Actions to take
1. In the forum thread on phishing emails, reproduce the passage starting with "I received it" and going on through "legitimate company directly.", substituting "message headers" for each occurrence of "headers".
2. Pick up the forum thread on phishing emails after its final sentence and write a continuation.

------ Selected extract

Have some fun with it. Personally, I logged in with the e-mail address nicetry@spammer.com and an obscene password incorporating a commonly used Anglo-Saxon word for sexual congress and the wish that the scumbag in charge of the site would soon expire. If enough people taint the scammers database with fake passwords, they'll be forced to trash the whole thing...
BTW, no matter how you login, your login will fail with a message that your e-mail address is not in their database.
The moral of this post: e-mails requesting a login for "verification purposes" are generally fake and used to scam the unsuspecting out of their login information. Always verify that the site you're visiting is the authentic one.

Jeff


----------



## arnisador (Mar 24, 2005)

Got the same one today. Sheesh! They're getting better at making these look official--this one was a good forgery.


----------



## Ping898 (Mar 24, 2005)

Got to be careful with these though cause a lot of the sites also have an underlying malcode that is auto downloaded just by visiting the site.


----------



## arnisador (Mar 25, 2005)

I received it on my Unix box at work.


----------



## Ceicei (Mar 25, 2005)

Pay attention to the headers of these emails. If the headers show anything unusual (such as an IP address) that doesn't match the actual website location, chances are that it is fake or a scam. These emails often borrow the actual webpage to lend an authentic appearance but just change the links to redirect the requested information.

 I got one from Paypal also a few weeks ago. Just recently, I got a similar email, but this time, it was supposedly from eBay requesting for "account verification to prevent suspension". It looks very authentic, but the way it was worded made me very suspicious. 

 My husband is a computer technician and he taught me to look closely at headers, use "whois" and if necessary, have him check out IP addresses to see if they match. When in doubt, can always call the legitimate company directly.

------------
------ Given information

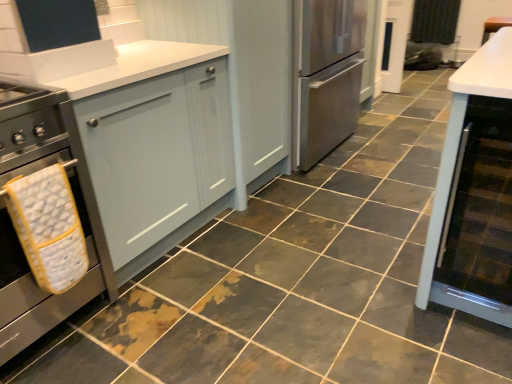
Find the location of a particular element. This screenshot has width=512, height=384. vacant space in front of matte glass cabinet at right, which is the third cabinetry in left-to-right order is located at coordinates (473, 357).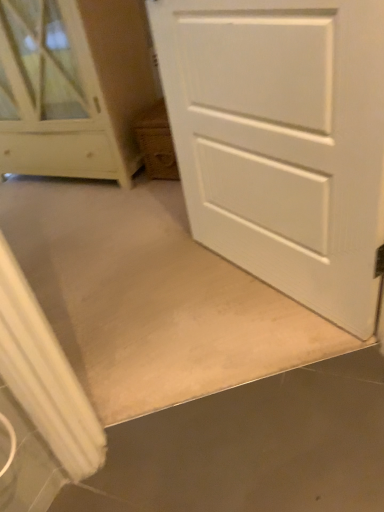
Question: Can you confirm if white matte door at center is taller than white wood chest of drawers at upper left?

------------

Answer list
1.
I received it on my Unix box at work.


----------



## Ceicei (Mar 25, 2005)

Pay attention to the message headers of these emails. If the message headers show anything unusual (such as an IP address) that doesn't match the actual website location, chances are that it is fake or a scam. These emails often borrow the actual webpage to lend an authentic appearance but just change the links to redirect the requested information.

 I got one from Paypal also a few weeks ago. Just recently, I got a similar email, but this time, it was supposedly from eBay requesting for "account verification to prevent suspension". It looks very authentic, but the way it was worded made me very suspicious. 

 My husband is a computer technician and he taught me to look closely at message headers, use "whois" and if necessary, have him check out IP addresses to see if they match. When in doubt, can always call the legitimate company directly.

2.
 Most of the time, whenever I see one of these that make unsolicited inquiries about any sort of accounts by email, I just toss it in my trash and not bother any more about it. Plain junk....

     - Ceicei


----------



## James Kovacich (Mar 25, 2005)

I get those quite a bit. They take my email from my website and try to trick me. But my sites email has no connection to my paypal usage. 

Thats how I caught on to them.


----------



## arnisador (Mar 25, 2005)

Yeah, that's the trick. I register for these with my HotMail address, so anything I get at my actual address(es) is clearly spam.


----------



## Seig (Mar 26, 2005)

What I did when I got that was ignored the link and went directly to the site.


----------



## Cthulhu (Mar 26, 2005)

This is a scam called 'phishing', where naughty people pretend to be financial institutions or whatnot and send out e-mails warning their customers of 'security' issues.  Some of them actually warn the customers about the very scam they're trying to pull.  

 It's really bad if you use Internet Explorer, because there is supposedly some way they can spook the URL in the address bar so it looks like you're logging onto a legitimate site, but the actual IP is to a bogus site.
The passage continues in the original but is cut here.